----- Task material

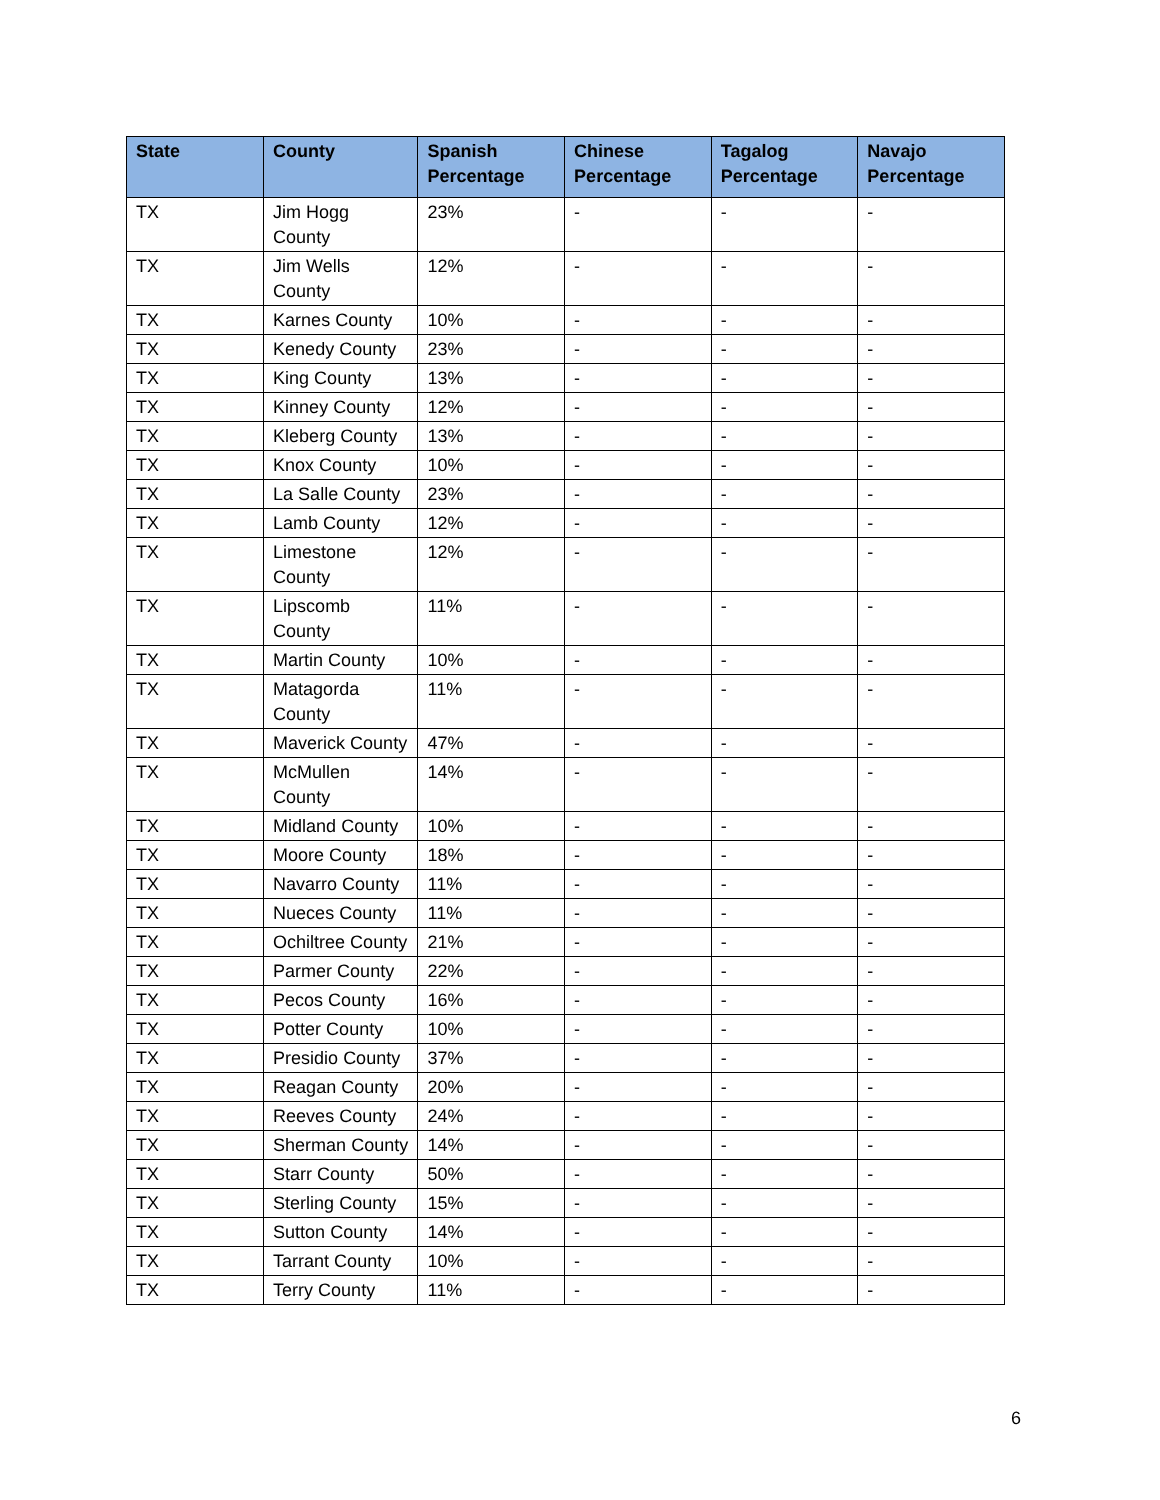| State | County | Spanish Percentage | Chinese Percentage | Tagalog Percentage | Navajo Percentage |
| --- | --- | --- | --- | --- | --- |
| TX | Jim Hogg County | 23% | - | - | - |
| TX | Jim Wells County | 12% | - | - | - |
| TX | Karnes County | 10% | - | - | - |
| TX | Kenedy County | 23% | - | - | - |
| TX | King County | 13% | - | - | - |
| TX | Kinney County | 12% | - | - | - |
| TX | Kleberg County | 13% | - | - | - |
| TX | Knox County | 10% | - | - | - |
| TX | La Salle County | 23% | - | - | - |
| TX | Lamb County | 12% | - | - | - |
| TX | Limestone County | 12% | - | - | - |
| TX | Lipscomb County | 11% | - | - | - |
| TX | Martin County | 10% | - | - | - |
| TX | Matagorda County | 11% | - | - | - |
| TX | Maverick County | 47% | - | - | - |
| TX | McMullen County | 14% | - | - | - |
| TX | Midland County | 10% | - | - | - |
| TX | Moore County | 18% | - | - | - |
| TX | Navarro County | 11% | - | - | - |
| TX | Nueces County | 11% | - | - | - |
| TX | Ochiltree County | 21% | - | - | - |
| TX | Parmer County | 22% | - | - | - |
| TX | Pecos County | 16% | - | - | - |
| TX | Potter County | 10% | - | - | - |
| TX | Presidio County | 37% | - | - | - |
| TX | Reagan County | 20% | - | - | - |
| TX | Reeves County | 24% | - | - | - |
| TX | Sherman County | 14% | - | - | - |
| TX | Starr County | 50% | - | - | - |
| TX | Sterling County | 15% | - | - | - |
| TX | Sutton County | 14% | - | - | - |
| TX | Tarrant County | 10% | - | - | - |
| TX | Terry County | 11% | - | - | - |
6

----------

**Exercise requirements**
Find "La Salle County" in the records above. Repeat its line and every later line exactly, through the last one.

**Output below**
| TX | La Salle County | 23% | - | - | - |
| TX | Lamb County | 12% | - | - | - |
| TX | Limestone County | 12% | - | - | - |
| TX | Lipscomb County | 11% | - | - | - |
| TX | Martin County | 10% | - | - | - |
| TX | Matagorda County | 11% | - | - | - |
| TX | Maverick County | 47% | - | - | - |
| TX | McMullen County | 14% | - | - | - |
| TX | Midland County | 10% | - | - | - |
| TX | Moore County | 18% | - | - | - |
| TX | Navarro County | 11% | - | - | - |
| TX | Nueces County | 11% | - | - | - |
| TX | Ochiltree County | 21% | - | - | - |
| TX | Parmer County | 22% | - | - | - |
| TX | Pecos County | 16% | - | - | - |
| TX | Potter County | 10% | - | - | - |
| TX | Presidio County | 37% | - | - | - |
| TX | Reagan County | 20% | - | - | - |
| TX | Reeves County | 24% | - | - | - |
| TX | Sherman County | 14% | - | - | - |
| TX | Starr County | 50% | - | - | - |
| TX | Sterling County | 15% | - | - | - |
| TX | Sutton County | 14% | - | - | - |
| TX | Tarrant County | 10% | - | - | - |
| TX | Terry County | 11% | - | - | - |
6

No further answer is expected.